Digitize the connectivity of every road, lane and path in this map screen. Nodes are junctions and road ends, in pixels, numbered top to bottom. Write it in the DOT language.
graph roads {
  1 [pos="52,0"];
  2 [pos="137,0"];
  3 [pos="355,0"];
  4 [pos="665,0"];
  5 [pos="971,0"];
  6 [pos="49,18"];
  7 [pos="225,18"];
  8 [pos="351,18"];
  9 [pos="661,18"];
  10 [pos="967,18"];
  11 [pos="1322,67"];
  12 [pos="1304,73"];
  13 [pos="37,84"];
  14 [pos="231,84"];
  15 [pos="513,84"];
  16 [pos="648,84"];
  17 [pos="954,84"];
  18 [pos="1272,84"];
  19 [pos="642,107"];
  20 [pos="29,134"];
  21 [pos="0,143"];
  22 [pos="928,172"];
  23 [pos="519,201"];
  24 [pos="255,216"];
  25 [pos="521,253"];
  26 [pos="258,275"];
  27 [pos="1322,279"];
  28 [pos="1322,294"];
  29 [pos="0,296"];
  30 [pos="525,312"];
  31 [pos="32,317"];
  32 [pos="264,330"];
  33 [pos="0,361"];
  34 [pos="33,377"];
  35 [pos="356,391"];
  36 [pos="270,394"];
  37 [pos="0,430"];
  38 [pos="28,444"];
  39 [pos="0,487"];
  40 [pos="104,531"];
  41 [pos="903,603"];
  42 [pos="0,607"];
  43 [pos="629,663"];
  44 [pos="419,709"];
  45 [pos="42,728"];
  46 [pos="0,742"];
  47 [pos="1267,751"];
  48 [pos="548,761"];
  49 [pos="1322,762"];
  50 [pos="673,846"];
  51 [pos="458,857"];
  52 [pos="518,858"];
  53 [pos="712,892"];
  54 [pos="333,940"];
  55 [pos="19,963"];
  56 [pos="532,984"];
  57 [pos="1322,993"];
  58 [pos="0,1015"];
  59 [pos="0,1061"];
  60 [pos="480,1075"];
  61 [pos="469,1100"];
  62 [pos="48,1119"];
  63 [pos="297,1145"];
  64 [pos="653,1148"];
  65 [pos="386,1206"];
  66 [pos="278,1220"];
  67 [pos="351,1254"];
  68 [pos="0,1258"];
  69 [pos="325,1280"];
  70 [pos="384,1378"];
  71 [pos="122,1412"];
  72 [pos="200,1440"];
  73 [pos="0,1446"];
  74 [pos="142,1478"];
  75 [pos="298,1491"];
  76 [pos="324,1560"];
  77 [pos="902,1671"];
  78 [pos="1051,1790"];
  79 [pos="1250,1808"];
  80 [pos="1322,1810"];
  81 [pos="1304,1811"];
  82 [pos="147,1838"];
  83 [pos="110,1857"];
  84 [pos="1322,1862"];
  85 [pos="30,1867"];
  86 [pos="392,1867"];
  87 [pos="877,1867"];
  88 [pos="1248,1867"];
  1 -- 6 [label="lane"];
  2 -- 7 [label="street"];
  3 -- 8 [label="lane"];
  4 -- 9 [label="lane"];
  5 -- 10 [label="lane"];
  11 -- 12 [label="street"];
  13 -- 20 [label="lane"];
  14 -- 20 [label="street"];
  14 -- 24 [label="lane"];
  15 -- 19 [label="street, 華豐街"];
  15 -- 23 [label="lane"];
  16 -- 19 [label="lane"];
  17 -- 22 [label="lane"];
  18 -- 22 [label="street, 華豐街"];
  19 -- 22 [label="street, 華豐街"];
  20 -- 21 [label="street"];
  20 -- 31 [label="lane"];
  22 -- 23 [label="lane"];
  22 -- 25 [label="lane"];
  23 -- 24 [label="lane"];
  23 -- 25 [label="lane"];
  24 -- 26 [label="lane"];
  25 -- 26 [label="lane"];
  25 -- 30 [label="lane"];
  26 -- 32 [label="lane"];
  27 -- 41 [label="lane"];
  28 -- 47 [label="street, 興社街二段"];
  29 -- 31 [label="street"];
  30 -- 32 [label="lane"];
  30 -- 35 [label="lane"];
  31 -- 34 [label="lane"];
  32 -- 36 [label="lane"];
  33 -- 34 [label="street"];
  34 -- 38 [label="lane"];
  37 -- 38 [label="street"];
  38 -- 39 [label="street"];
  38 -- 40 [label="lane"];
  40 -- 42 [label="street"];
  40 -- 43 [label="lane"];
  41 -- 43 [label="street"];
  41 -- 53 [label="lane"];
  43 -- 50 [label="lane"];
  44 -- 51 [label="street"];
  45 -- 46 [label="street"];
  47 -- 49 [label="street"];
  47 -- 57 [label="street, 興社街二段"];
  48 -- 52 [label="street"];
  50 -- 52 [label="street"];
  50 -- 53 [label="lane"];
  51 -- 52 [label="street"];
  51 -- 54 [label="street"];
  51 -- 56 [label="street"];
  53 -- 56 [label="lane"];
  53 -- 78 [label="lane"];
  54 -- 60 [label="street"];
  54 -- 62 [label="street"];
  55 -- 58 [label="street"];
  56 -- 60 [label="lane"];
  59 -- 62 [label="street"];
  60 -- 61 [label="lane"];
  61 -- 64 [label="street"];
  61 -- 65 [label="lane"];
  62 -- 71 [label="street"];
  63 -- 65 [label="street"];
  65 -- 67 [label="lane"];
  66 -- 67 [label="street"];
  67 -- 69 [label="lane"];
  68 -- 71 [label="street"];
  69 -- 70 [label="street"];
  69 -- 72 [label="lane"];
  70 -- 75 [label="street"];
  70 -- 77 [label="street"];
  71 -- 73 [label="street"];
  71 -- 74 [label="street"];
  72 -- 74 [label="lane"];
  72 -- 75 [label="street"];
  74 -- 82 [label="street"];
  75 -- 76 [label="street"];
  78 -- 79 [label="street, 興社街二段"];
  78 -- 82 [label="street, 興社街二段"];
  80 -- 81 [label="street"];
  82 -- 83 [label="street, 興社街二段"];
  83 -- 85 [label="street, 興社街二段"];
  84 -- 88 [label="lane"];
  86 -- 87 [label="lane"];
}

-=-=-=-=-

:: AIM OF THE EXERCISE ::
A line in the material may hold the string "興社街二段". Report how many do, and write only the number.

:: EXPECTED ANSWER ::
6